Une main haute pour la lieutenante-gouverneure

Le Parti libéral du Canada a dû retirer en catastrophe la version française de la chanson thème de sa campagne électorale. La chanson est si mal traduite qu’elle laisse l’impression d’avoir été composée sur Google Translate. Cela démontre une insensibilité à l’égard des francophones qui ne se limite pas à cet incident. Les Acadiens peuvent en témoigner.

Les libéraux ont dévoilé en fin de semaine leur chanson thème, One Hand Up, composée par The Strumbellas. Le groupe ontarien a aussi eu le mandat de présenter une version française de la chanson, Une main haute, et c’est là que tout a dérapé.

Si on peut saluer le fait que les libéraux ont eu le réflexe de réclamer une version française de la chanson, le fait qu’ils aient accepté une version aussi mal traduite, avec des paroles quasiment incompréhensibles, sans que personne ne sonne l’alarme à l’interne, montre à quel point ce parti n’a plus les antennes qu’il détenait jadis chez les francophones.

Pas besoin de chercher loin dans le temps pour trouver un autre exemple.

Il y a 12 jours, le gouvernement Trudeau nommait Brenda Murphy à titre de 32e lieutenante-gouverneure du N.-B.

Aux dires mêmes de Justin Trudeau, Mme Murphy a été choisie parce qu’elle a passé une bonne partie de sa vie à se battre pour sortir des gens de la pauvreté et à faire progresser l’égalité des sexes.

Nous ne doutons pas que Mme Murphy saura utiliser ses nouvelles fonctions afin de mener à bien les causes qui lui tiennent à coeur. L’ennui, c’est qu’elle ne pourra le faire qu’en anglais.

Brenda Murphy est unilingue.

Le gouvernement Trudeau se vante d’être le défenseur des minorités francophones du Canada. Il est en train de sauver l’Université de l’Ontario français, qui avait été condamné par le premier ministre conservateur Doug Ford. Il n’a pourtant pas pensé une seule seconde au fait qu’il aurait été approprié de nommer une lieutenante-gouverneure pouvant s’exprimer dans les deux langues officielles du Nouveau-Brunswick.

Les gouvernements ont l’habitude depuis toujours de choisir des ministres, des sous-ministres et des juges unilingues à la Cour suprême, en justifiant cela par le fait que ces personnes sont compétentes et qu’on ne peut les disqualifier en raison du seul critère linguistique.

Dans le cas de la fonction de lieutenant-gouverneur, l’excuse ne tient pas.

Le poste est avant tout cérémonial. Il ne demande pas de compétences particulières. À peu près n’importe qui pourrait occuper l’emploi. On s’attend de la personne qu’elle signe sans poser de questions les projets de loi qui ont été adoptés afin de leur donner force de loi. C’est elle aussi qui ordonne la dissolution de la législature, à la demande du premier ministre.

On oublie par contre que la personne est appelée à jouer un rôle rassembleur. On s’attend qu’elle se déplace dans les communautés afin de livrer des discours ou de participer à des coupes de ruban, des lancements, etc.

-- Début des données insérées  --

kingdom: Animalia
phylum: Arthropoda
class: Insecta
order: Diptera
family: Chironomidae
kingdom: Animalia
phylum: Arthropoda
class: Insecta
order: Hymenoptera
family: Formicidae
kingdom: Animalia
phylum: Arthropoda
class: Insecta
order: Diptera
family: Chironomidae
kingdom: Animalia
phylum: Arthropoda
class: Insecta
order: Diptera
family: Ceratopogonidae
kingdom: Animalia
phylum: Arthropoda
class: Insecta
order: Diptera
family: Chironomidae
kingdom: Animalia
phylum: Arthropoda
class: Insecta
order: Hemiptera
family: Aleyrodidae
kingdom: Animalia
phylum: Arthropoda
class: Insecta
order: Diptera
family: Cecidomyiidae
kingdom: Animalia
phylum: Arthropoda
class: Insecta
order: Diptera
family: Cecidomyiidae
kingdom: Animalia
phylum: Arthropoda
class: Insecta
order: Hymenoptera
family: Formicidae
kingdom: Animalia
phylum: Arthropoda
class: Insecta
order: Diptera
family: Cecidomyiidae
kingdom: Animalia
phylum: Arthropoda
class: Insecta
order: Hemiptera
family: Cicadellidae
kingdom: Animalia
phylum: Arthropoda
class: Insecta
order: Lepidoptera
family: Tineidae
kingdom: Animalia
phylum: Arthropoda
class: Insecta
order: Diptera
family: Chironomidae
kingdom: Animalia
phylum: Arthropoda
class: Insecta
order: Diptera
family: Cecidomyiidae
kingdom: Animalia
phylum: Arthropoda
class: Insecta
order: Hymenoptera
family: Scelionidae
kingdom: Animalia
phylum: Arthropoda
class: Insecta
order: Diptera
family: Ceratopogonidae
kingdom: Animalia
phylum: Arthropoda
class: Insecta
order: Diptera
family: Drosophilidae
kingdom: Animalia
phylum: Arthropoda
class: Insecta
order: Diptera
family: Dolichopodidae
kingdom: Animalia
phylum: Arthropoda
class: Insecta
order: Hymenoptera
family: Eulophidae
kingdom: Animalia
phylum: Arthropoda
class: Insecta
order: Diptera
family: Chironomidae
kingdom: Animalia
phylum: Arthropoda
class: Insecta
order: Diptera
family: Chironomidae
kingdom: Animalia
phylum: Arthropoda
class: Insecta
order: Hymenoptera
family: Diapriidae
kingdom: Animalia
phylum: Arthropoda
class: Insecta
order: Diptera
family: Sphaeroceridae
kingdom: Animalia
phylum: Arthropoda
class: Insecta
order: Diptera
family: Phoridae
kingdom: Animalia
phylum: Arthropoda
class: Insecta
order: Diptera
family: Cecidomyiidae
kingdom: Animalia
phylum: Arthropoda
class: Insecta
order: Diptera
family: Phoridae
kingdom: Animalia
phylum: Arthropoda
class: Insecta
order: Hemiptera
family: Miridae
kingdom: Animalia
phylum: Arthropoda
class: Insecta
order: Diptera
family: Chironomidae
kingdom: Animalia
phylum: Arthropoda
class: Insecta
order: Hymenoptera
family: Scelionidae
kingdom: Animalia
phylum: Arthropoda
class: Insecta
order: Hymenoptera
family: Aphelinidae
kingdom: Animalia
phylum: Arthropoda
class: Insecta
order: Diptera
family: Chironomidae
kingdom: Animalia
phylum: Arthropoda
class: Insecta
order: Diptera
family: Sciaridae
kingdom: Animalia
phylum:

Herménégilde Chiasson (2003-2009) avait été un lieutenant-gouverneur hyperactif qui n’hésitait pas à utiliser le prestige de sa fonction au profit d’organismes à travers le Nouveau-Brunswick. Quant à Graydon Nicholas (2009-2014), son unilinguisme n’avait pas choqué du fait qu’il était le premier représentant des Premières Nations à accéder à ce poste symbolique.

Bref, le lieutenant-gouverneur du N.-B. est moins important pour ce qu’il fait que pour ce qu’il représente. Il est le «chef d’État officiel» de la seule province officiellement bilingue au Canada. La moindre des choses aurait été de nommer quelqu’un capable de se rendre à Balmoral ou à Shippagan et de parler dans la langue des citoyens. Quelqu’un qui est en mesure de représenter le Nouveau-Brunswick partout, au Canada comme dans le monde, et qui pourra le faire sans la traduction simultanée.

C’était encore plus important de le faire cette année, alors que le N.-B. est dirigé par un premier ministre unilingue, qui ne se déplace à peu près jamais dans les régions du Nord francophone, qui ne compte qu’un seul député acadien et qui se maintient au pouvoir avec l’aide d’un parti politique opposé aux droits linguistiques des francophones.

Mais à Ottawa, personne ne s’est arrêté à cette problématique. C’était le tour d’une anglophone d’occuper le poste. C’est donc ce que le gouvernement libéral a fait, sans penser au message qu’il enverrait aux Acadiens en choisissant une personne incapable de s’exprimer dans leur langue.

Il l’a fait sans réfléchir, de la même manière qu’il a approuvé la traduction médiocre de One Hand Up. Dans les deux cas, c’est décevant. Et insultant.